Task item >> Select each line in the items below that contains the string "claque", and copy those lines. Matching is case-sensitive.

Data records:
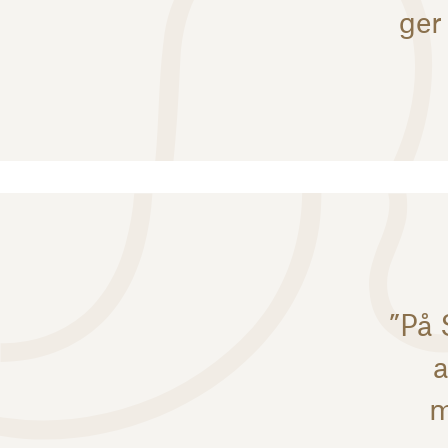
ger 
”På 
a
m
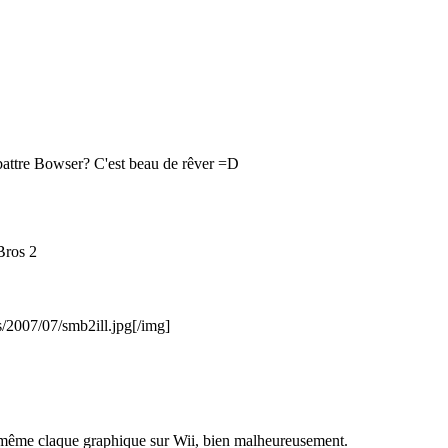
 battre Bowser? C'est beau de rêver =D
 Bros 2
/2007/07/smb2ill.jpg
[/img]
la même claque graphique sur Wii, bien malheureusement.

Solution to the exercise >>
la même claque graphique sur Wii, bien malheureusement.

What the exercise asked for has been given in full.